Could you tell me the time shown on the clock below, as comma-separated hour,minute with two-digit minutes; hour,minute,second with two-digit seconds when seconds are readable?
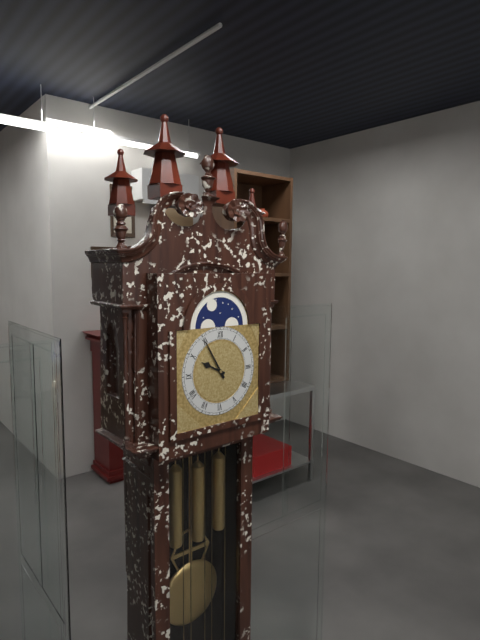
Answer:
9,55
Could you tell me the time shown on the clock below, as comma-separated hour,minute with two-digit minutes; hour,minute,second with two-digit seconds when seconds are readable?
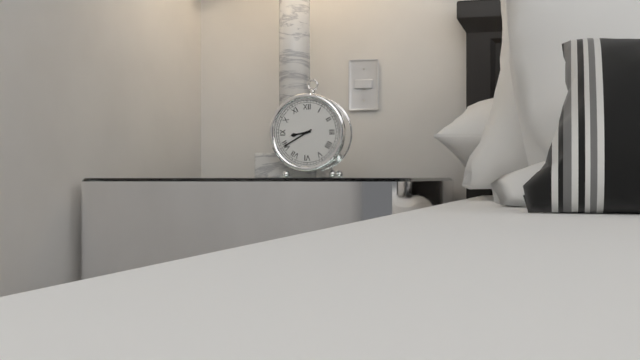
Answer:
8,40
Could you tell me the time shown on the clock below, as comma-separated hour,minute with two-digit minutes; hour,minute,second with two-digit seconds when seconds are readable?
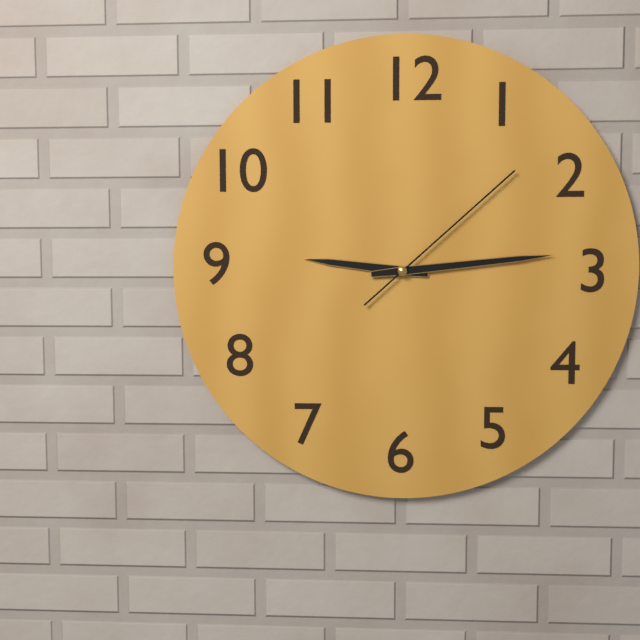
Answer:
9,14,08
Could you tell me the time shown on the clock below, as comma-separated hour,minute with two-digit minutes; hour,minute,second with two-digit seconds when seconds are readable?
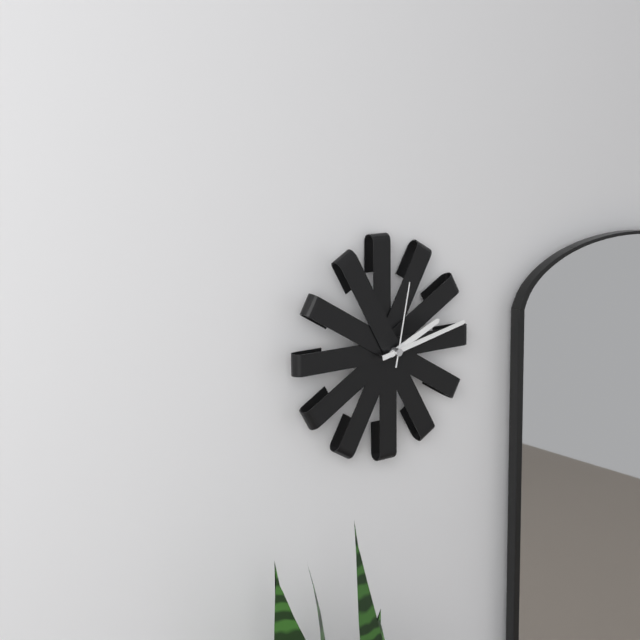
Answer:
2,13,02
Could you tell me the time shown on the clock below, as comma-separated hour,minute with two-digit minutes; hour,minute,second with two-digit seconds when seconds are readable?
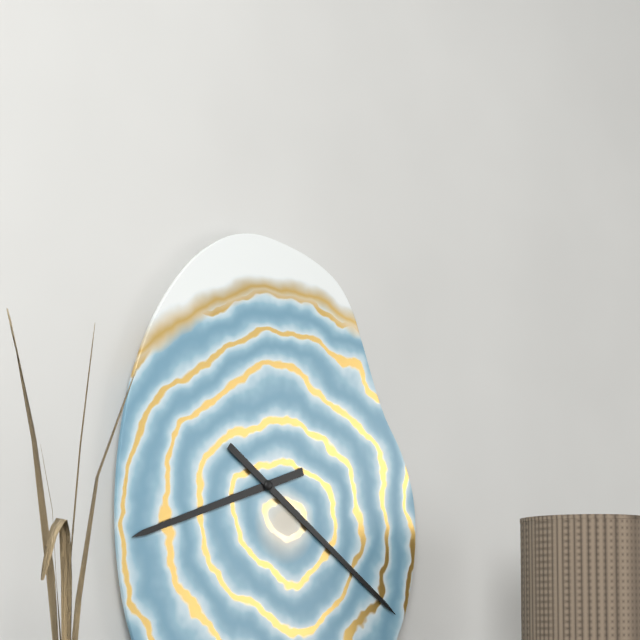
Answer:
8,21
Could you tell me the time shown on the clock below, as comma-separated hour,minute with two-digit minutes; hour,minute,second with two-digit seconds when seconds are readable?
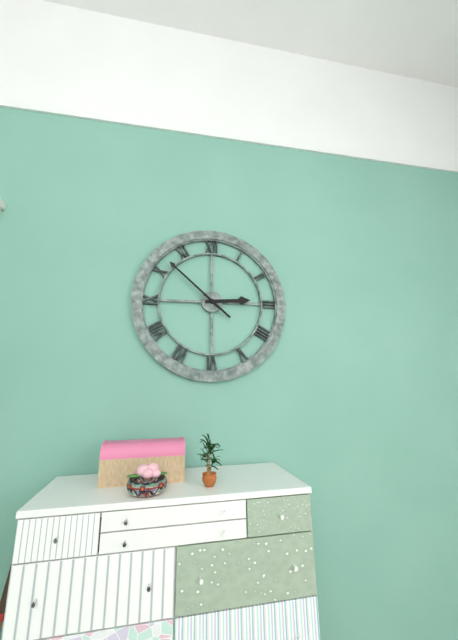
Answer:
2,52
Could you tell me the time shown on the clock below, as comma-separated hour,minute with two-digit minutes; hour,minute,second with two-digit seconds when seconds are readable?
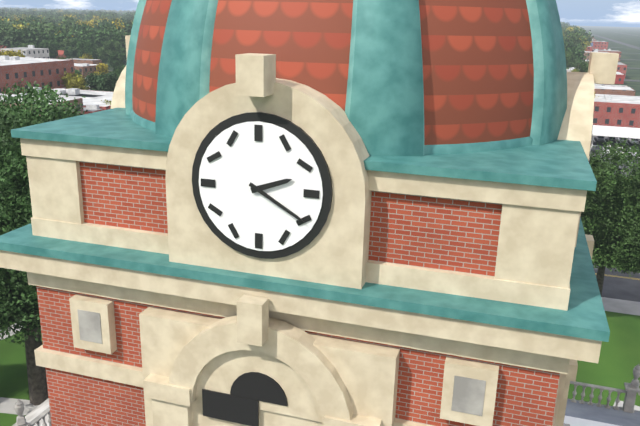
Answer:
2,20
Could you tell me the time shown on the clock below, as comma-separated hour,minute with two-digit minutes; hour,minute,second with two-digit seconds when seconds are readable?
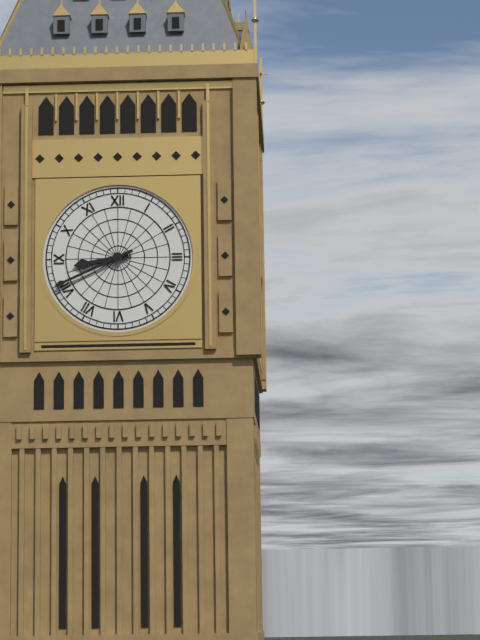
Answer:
★ ★ ★
> Exercise prompt: Retype all of the data above word for word, omitting the pictures.

> Result for this task:
Could you tell me the time shown on the clock below, as comma-separated hour,minute with two-digit minutes; hour,minute,second with two-digit seconds when seconds are readable?
Answer:
9,55
Could you tell me the time shown on the clock below, as comma-separated hour,minute with two-digit minutes; hour,minute,second with two-digit seconds when seconds are readable?
Answer:
8,40
Could you tell me the time shown on the clock below, as comma-separated hour,minute with two-digit minutes; hour,minute,second with two-digit seconds when seconds are readable?
Answer:
9,14,08
Could you tell me the time shown on the clock below, as comma-separated hour,minute with two-digit minutes; hour,minute,second with two-digit seconds when seconds are readable?
Answer:
2,13,02
Could you tell me the time shown on the clock below, as comma-separated hour,minute with two-digit minutes; hour,minute,second with two-digit seconds when seconds are readable?
Answer:
8,21
Could you tell me the time shown on the clock below, as comma-separated hour,minute with two-digit minutes; hour,minute,second with two-digit seconds when seconds are readable?
Answer:
2,52
Could you tell me the time shown on the clock below, as comma-separated hour,minute with two-digit minutes; hour,minute,second with two-digit seconds when seconds are readable?
Answer:
2,20
Could you tell me the time shown on the clock below, as comma-separated hour,minute with two-digit minutes; hour,minute,second with two-digit seconds when seconds are readable?
Answer:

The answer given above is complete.